**LIST OF TASKS**
- A) Reproduce the passage of the forum thread between "I still see" and "AnnaBelle (Jan 5, 2007)", inclusive.
- B) List every word or phrase that appears inside quotation marks in the forum thread.

**TEXT**
----------------

# Throw that out!



## Momo (Jan 5, 2007)

What is something that you wish everyone would get rid of in their closets?

Example: I wish girls would toss their UGGS already


----------



## Guenevere (Jan 5, 2007)

Skin tight belly shirts, lol!!!


----------



## Momo (Jan 5, 2007)

oh, agreed


----------



## AquaBlu (Jan 5, 2007)

I still see people with those stupid slouchy purses with the gigantic sequins on them, wasnt that like two summers ago people?! They were ugly when they were in....Toss them!


----------



## AnnaBelle (Jan 5, 2007)

^^I agree.

How about skin tight pants that they can't fit in, but wear anyway, and their stomach hangs over the button.


----------



## bluebird26 (Jan 5, 2007)

Those sweat pants that have stupid messages on the butt area like "Juicy", totally stupid!


----------



## FeverDream (Jan 5, 2007)

OMG yes!! Same goes for the shirts that say stuff like "Fashion Queen", "99% Angel", "Cutie", etc etc.


----------



## Saja (Jan 5, 2007)

I like the ones that have Universitys and colleges names on them. yay school pride!


----------



## bluebird26 (Jan 5, 2007)

LOL! Okaaaaaaaaaaaaaay


----------



## StereoXGirl (Jan 5, 2007)

Anything with huge shoulder pads?

lol.

P.S. I'm wearing black sweats with "DKNY jeans" on the butt right now. So :we:

lol. I wear them as pj's...I don't wear them out.

----------------

**SUPPLIED MATERIAL**
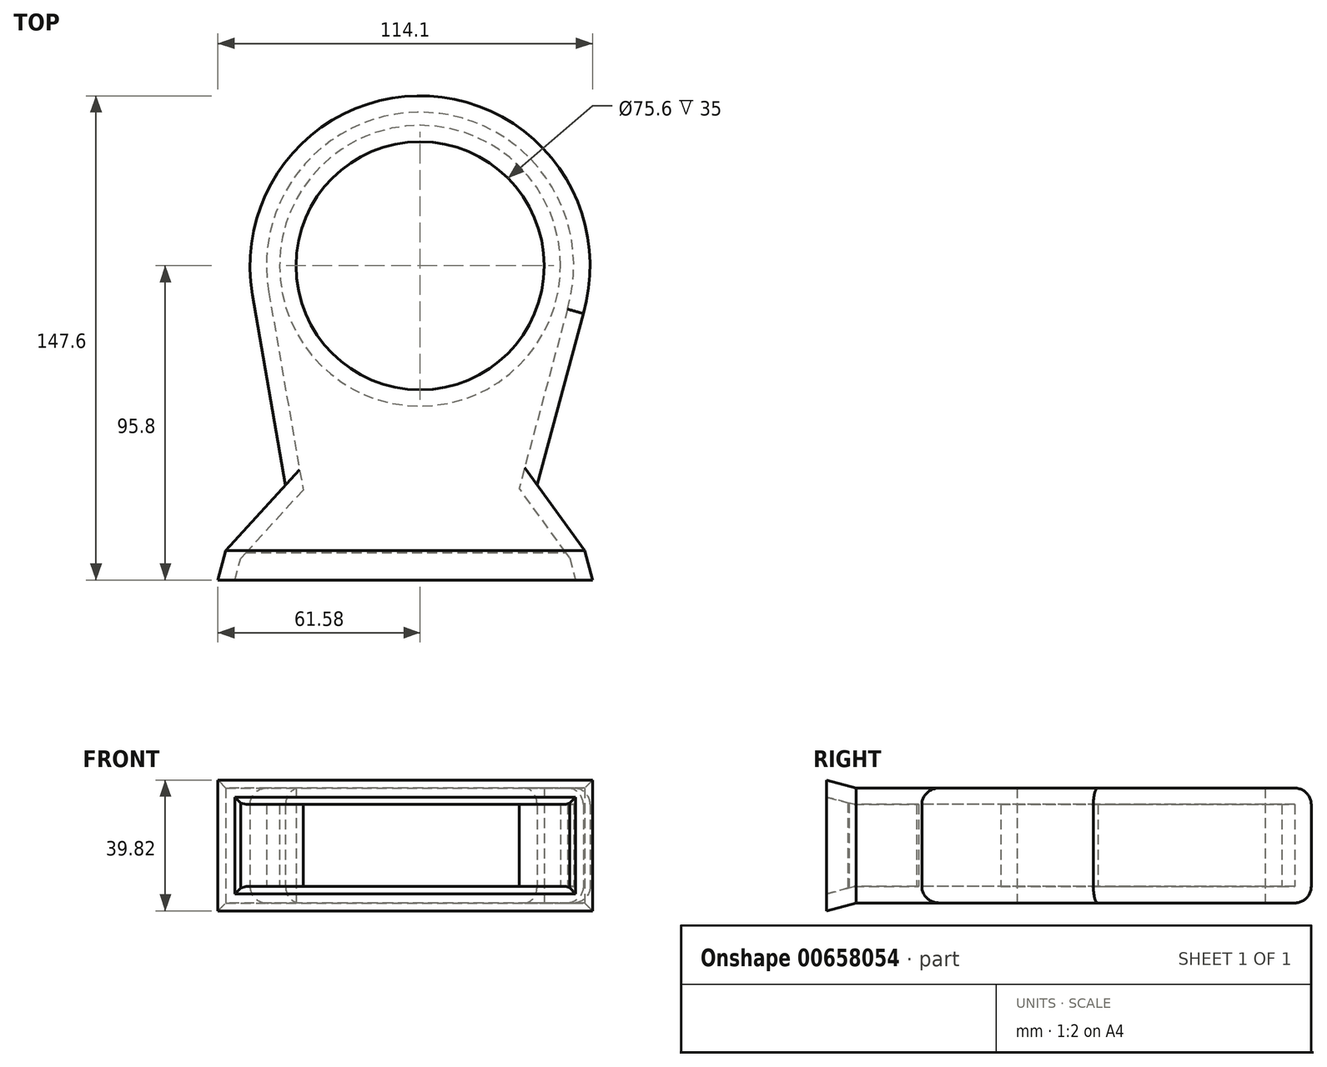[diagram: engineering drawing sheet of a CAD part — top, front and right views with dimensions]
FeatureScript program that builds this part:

----------------

**REPLIES**
- A)
I still see people with those stupid slouchy purses with the gigantic sequins on them, wasnt that like two summers ago people?! They were ugly when they were in....Toss them!


----------



## AnnaBelle (Jan 5, 2007)

- B) "Juicy", "Fashion Queen", "99% Angel", "Cutie", "DKNY jeans"